Print exactly the lines below between the line holding "113, 201, 115)" and the line holding "Whole-slide histology image, Hematoxylin", inclusive, and nothing more.
----
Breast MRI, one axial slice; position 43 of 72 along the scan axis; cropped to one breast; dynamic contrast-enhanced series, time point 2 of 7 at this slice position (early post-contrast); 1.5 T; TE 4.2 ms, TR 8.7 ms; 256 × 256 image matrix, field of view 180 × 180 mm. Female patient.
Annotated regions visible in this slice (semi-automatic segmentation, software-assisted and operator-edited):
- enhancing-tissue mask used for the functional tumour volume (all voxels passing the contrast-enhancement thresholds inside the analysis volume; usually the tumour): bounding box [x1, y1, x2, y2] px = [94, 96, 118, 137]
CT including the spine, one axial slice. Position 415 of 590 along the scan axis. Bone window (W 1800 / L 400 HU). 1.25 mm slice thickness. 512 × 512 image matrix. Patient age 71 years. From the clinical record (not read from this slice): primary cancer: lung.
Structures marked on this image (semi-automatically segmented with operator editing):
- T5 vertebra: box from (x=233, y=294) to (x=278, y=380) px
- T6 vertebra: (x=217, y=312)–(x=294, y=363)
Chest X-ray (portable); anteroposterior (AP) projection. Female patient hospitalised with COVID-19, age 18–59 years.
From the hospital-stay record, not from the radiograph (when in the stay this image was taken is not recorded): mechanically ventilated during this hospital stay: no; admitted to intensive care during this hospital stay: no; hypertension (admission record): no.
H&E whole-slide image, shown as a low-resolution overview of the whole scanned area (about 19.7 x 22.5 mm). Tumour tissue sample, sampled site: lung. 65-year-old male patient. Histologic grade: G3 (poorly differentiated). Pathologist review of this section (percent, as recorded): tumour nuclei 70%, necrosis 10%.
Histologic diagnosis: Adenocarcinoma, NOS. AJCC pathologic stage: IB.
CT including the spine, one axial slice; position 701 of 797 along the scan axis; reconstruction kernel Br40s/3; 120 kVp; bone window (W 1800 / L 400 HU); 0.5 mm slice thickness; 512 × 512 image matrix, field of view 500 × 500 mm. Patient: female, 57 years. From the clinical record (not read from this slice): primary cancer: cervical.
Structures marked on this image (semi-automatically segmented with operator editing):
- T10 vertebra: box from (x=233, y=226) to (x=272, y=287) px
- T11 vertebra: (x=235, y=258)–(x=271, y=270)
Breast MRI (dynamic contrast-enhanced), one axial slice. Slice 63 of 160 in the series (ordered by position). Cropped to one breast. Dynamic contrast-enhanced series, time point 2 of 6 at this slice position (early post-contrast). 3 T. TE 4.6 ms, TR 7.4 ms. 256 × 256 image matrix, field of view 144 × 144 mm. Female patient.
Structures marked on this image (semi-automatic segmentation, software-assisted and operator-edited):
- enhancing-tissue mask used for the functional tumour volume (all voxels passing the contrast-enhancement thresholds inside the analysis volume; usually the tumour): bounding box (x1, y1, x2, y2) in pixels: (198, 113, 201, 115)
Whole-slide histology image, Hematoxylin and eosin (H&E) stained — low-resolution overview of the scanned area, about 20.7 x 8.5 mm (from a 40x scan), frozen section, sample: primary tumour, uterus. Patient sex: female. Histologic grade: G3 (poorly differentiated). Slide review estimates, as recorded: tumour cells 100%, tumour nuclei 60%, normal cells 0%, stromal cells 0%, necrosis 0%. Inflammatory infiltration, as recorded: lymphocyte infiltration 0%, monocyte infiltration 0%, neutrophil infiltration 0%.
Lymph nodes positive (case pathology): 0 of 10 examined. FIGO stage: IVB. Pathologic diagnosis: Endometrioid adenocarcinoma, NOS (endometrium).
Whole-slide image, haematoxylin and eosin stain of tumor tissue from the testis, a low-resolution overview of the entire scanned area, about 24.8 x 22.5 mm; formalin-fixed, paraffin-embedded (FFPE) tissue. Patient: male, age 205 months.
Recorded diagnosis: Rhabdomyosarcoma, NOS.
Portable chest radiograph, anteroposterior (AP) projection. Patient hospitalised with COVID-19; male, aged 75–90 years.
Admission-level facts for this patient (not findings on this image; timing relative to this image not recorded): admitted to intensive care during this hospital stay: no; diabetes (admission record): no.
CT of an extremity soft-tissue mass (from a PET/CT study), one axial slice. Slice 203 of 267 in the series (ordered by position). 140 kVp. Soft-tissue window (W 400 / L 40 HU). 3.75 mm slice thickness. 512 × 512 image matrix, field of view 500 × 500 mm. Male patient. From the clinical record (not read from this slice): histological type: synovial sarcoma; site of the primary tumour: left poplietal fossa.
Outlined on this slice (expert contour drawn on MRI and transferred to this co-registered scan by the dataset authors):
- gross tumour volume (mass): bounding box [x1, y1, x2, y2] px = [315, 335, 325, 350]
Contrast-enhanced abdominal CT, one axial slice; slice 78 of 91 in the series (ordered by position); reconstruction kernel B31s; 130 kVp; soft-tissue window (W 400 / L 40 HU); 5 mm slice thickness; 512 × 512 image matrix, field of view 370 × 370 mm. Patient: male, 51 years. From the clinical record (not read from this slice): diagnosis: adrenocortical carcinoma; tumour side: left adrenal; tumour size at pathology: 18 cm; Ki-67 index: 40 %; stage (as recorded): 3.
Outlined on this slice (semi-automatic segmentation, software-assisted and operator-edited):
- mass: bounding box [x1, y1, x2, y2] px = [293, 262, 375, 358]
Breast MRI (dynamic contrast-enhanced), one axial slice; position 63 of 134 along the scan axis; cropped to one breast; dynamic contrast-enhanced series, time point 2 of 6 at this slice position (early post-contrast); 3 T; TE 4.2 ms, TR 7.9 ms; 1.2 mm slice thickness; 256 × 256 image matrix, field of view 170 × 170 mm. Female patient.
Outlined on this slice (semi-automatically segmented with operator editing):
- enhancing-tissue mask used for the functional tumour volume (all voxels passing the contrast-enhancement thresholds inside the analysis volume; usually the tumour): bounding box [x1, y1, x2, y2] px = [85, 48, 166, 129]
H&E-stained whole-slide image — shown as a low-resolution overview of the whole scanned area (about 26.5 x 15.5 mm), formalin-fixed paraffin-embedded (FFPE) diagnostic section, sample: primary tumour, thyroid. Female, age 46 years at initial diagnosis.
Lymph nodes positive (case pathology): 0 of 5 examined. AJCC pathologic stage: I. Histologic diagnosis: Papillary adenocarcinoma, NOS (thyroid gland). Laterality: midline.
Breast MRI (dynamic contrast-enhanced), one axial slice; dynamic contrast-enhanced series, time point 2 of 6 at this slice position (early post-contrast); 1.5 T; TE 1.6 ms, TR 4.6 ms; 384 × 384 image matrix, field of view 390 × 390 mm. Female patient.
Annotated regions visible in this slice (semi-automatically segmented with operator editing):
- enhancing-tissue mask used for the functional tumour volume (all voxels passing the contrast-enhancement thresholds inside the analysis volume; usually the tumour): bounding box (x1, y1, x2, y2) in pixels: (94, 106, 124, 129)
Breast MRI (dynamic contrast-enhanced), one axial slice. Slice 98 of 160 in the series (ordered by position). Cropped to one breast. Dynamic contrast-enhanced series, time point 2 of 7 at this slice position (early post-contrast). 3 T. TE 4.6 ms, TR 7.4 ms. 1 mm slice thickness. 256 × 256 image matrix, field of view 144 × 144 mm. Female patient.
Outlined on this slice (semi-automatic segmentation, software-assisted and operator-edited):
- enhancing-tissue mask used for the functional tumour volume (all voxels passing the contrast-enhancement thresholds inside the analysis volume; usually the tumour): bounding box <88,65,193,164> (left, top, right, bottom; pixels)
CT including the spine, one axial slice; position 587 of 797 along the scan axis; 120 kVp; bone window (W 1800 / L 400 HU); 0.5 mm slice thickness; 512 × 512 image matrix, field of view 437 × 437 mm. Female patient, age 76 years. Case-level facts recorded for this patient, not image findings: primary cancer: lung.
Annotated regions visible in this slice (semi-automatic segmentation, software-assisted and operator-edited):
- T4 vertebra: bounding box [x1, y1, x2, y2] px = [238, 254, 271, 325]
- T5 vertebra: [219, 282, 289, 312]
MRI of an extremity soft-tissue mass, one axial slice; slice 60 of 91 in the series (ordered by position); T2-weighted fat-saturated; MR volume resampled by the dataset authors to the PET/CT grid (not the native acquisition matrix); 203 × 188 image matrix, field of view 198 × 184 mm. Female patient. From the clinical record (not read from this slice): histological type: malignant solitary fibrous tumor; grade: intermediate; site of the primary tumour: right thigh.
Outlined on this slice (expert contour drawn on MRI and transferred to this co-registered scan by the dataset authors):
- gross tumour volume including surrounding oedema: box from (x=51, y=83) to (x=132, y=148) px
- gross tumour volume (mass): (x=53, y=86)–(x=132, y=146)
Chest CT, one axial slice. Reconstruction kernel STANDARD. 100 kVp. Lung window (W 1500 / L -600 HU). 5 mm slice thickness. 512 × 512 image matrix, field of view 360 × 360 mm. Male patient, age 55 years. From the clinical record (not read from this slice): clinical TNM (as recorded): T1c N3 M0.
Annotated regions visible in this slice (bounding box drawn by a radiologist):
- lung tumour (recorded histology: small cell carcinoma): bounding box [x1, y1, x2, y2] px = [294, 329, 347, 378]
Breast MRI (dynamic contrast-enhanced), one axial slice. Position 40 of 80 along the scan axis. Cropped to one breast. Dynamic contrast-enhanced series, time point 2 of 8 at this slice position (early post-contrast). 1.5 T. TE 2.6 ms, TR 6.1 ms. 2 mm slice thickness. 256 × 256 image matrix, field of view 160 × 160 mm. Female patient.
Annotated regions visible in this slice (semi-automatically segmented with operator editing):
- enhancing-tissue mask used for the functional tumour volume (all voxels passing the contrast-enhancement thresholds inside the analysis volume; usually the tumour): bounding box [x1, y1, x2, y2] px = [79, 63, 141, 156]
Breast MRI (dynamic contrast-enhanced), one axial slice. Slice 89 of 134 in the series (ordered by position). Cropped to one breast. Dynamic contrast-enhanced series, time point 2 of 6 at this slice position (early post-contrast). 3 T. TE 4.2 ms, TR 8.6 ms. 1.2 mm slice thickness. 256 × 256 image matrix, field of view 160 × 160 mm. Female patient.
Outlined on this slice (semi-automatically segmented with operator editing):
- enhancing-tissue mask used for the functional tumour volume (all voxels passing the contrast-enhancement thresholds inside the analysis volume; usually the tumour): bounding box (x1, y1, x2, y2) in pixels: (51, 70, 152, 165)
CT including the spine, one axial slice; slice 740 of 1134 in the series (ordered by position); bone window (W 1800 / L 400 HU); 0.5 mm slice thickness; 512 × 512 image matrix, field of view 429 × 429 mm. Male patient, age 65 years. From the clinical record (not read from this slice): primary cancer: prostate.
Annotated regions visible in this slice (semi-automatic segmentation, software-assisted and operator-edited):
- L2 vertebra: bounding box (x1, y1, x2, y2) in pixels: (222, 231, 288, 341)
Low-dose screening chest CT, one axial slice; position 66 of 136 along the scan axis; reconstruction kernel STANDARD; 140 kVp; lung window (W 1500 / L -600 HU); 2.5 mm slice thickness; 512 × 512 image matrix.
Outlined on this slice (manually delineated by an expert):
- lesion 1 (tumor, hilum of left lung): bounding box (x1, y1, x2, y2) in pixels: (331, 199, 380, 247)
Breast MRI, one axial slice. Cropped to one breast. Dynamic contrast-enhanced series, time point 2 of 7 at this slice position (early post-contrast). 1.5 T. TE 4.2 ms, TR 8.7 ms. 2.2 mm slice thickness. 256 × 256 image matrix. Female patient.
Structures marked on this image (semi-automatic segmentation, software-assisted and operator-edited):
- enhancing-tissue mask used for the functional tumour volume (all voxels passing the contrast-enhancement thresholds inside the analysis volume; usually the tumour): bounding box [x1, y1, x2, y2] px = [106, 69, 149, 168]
----
Written reply:
- enhancing-tissue mask used for the functional tumour volume (all voxels passing the contrast-enhancement thresholds inside the analysis volume; usually the tumour): bounding box (x1, y1, x2, y2) in pixels: (198, 113, 201, 115)
Whole-slide histology image, Hematoxylin and eosin (H&E) stained — low-resolution overview of the scanned area, about 20.7 x 8.5 mm (from a 40x scan), frozen section, sample: primary tumour, uterus. Patient sex: female. Histologic grade: G3 (poorly differentiated). Slide review estimates, as recorded: tumour cells 100%, tumour nuclei 60%, normal cells 0%, stromal cells 0%, necrosis 0%. Inflammatory infiltration, as recorded: lymphocyte infiltration 0%, monocyte infiltration 0%, neutrophil infiltration 0%.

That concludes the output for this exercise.